The Wall Street Journal story, “The ‘Democratization of Credit’ Is Over — Now It’s Payback Time,” is a solid piece of reporting on how credit that was once offered liberally to lower income consumers has now left a very big hangover. It’s worse than with other income strata for an obvious reason, namely, low income consumers are almost by definition budget stressed, so adding debt to the mix has high odds of leading to a bad outcome (save when used prudently as a short-term bridge, or for a long-term investment, and even then only when conservative cash flow projections confirm the debt service is manageable).
I wish the story had more on how this looked from the lenders’ side, as in what their margins and default assumptions were, but even with the focus on borrowers, the article is revealing. It focuses on Karen King, who admits that, at $36,000 in debt, she had too much of a good time and is now paying for it, literally and figuratively.
But the story glosses over two issues. Of her $36,000 owed, $26,000 is student loans:
Her biggest chunk of debt, $26,000, stems from student loans to pay for her two-year associate’s degree from a community college — loans now in the hands of collectors. The remaining $10,000 or so includes old credit-card balances, debt to a store that rents furniture, utility bills and back taxes. Another obligation is $400 a month she contributes to the rent on her grandfather’s two-bedroom apartment, where her mother, uncle and sister also live.

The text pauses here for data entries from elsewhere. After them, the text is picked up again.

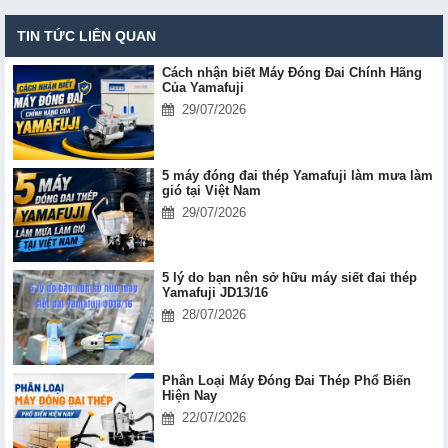
TIN TỨC LIÊN QUAN
Cách nhận biết Máy Đóng Đai Chính Hãng
Của Yamafuji
29/07/2026
5 máy đóng đai thép Yamafuji làm mưa làm
gió tại Việt Nam
29/07/2026
5 lý do bạn nên sở hữu máy siết đai thép
Yamafuji JD13/16
28/07/2026
Phân Loại Máy Đóng Đai Thép Phổ Biến
Hiện Nay
22/07/2026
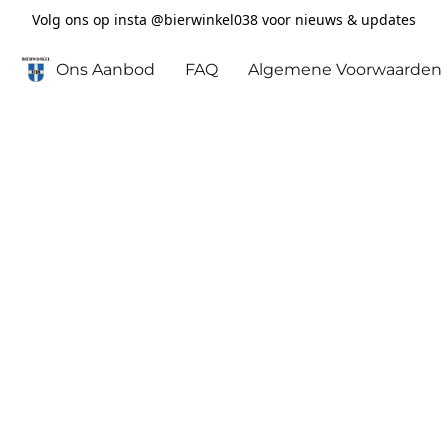
Volg ons op insta @bierwinkel038 voor nieuws & updates
Ons Aanbod
FAQ
Algemene Voorwaarden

The story dwells on the lifestyle she had (dining out 2-3 times a week, going to movies) that presumably was a big contributor to the $10,000 she now owes, but skips past the $26,000. Ms. King worked in a shoe store and now drives a tour bus for $13 an hour plus tips. Did that associate degree do her any good in the job market? And I have to wonder if the student debt, which she was not doubt told was sensible (”an investment in your future”) desensitized her to taking on more debt. I admittedly came of age in the era before education inflation kicked in, but my mother recently found one of the old bills from college. I made some crude assumptions and compounded forward the Harvard tuition, room and board forward, and it came a bit over $20,000 a year in current dollars. Ms. King no doubt overspent, but a more important contributor to her current mess is that she threw away a lot of money on a useless degree.
The second interesting bit is she has decided not to declare bankruptcy, the reason apparently being that her impaired credit record has led her to be turned down for jobs. Her debt management decisions are driven by the impact on that scorecard:
When a utility to which she owed $300 offered to settle for less, Ms. King says, she declined, because she was told an overdue bill takes longer to come off a person’s credit report when it is settled for a partial payment.
She rejected any idea of a bankruptcy filing for the same reason. “It takes forever to come off” the credit report, she says.
Before the way to punish debtors was to send them to debtors prison. Now it appears to be to restrict their access to work. Perverse, but effective.






“Before the way to punish debtors was to send them to debtors prison. Now it appears to be to restrict their access to work. Perverse, but effective.”
Where did the article referenced or your post allude to this “fact”?
Default is the key to this entire facade of an economy.Default early and beat the rush.